I have looked at 150 human substitutions in the database of the myh 7 protein and all but one only required 1 nucleotide substitution for the missense mutation. Most of these were associated with a health problem.
Most of the people harboring most of these variants are perfectly healthy people because of epistasis, so they have to be counted as working sequences.
If you’re not desperately trying to cheat. You wouldn’t do that, would you, Bill?
You don’t have a clue about epistasis, do you, Bill?

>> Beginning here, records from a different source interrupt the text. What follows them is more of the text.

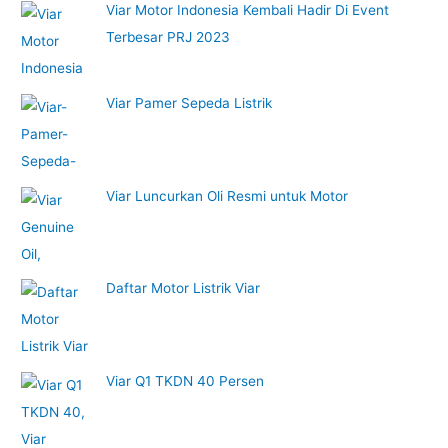
Viar Motor Indonesia Kembali Hadir Di Event
Terbesar PRJ 2023
Viar Pamer Sepeda Listrik
Viar Luncurkan Oli Resmi untuk Motor
Daftar Motor Listrik Viar
Viar Q1 TKDN 40 Persen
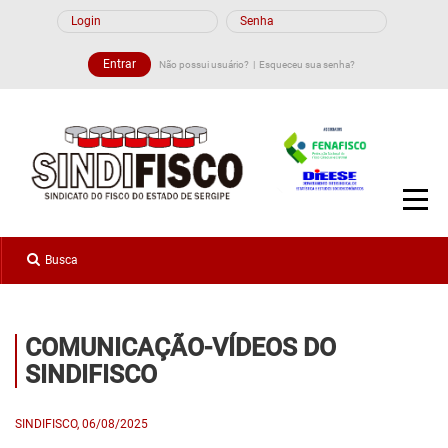
OUTROS VÍDEOS
Não possui usuário?
Esqueceu sua senha?
COMUNICAÇÃO-VÍDEOS DO
SINDIFISCO
SINDIFISCO, 06/08/2025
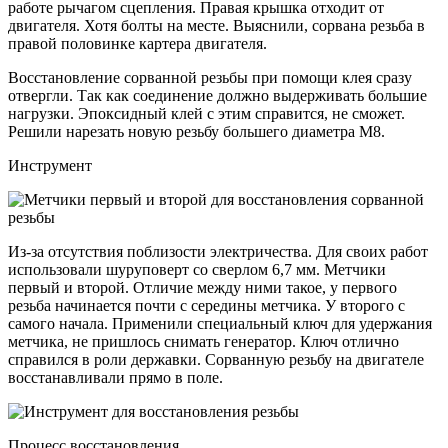
работе рычагом сцепления. Правая крышка отходит от
двигателя. Хотя болты на месте. Выяснили, сорвана резьба в
правой половинке картера двигателя.
Восстановление сорванной резьбы при помощи клея сразу
отвергли. Так как соединение должно выдерживать большие
нагрузки. Эпоксидный клей с этим справится, не сможет.
Решили нарезать новую резьбу большего диаметра М8.
Инструмент
Из-за отсутствия поблизости электричества. Для своих работ
использовали шуруповерт со сверлом 6,7 мм. Метчики
первый и второй. Отличие между ними такое, у первого
резьба начинается почти с середины метчика. У второго с
самого начала. Применили специальный ключ для удержания
метчика, не пришлось снимать генератор. Ключ отлично
справился в роли державки. Сорванную резьбу на двигателе
восстанавливали прямо в поле.
Процесс восстановления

Very rare. You can see this in table 1 of the paper I referred to at 102. Here it is:
The rarity in the sequence space of the 10 protein folds investigated by the authors is given in column 4 under the label SC*.
It would be interesting to have a list of say 20 to 30 missenses neutral SNP for the human MYH7 protein, the prediction being, according to gpuccio’s reasonning, that the majority of these SNP will land at positions that do not exhibit conservation through deep time. The problem is that I don’t have the ressources to compile such a list.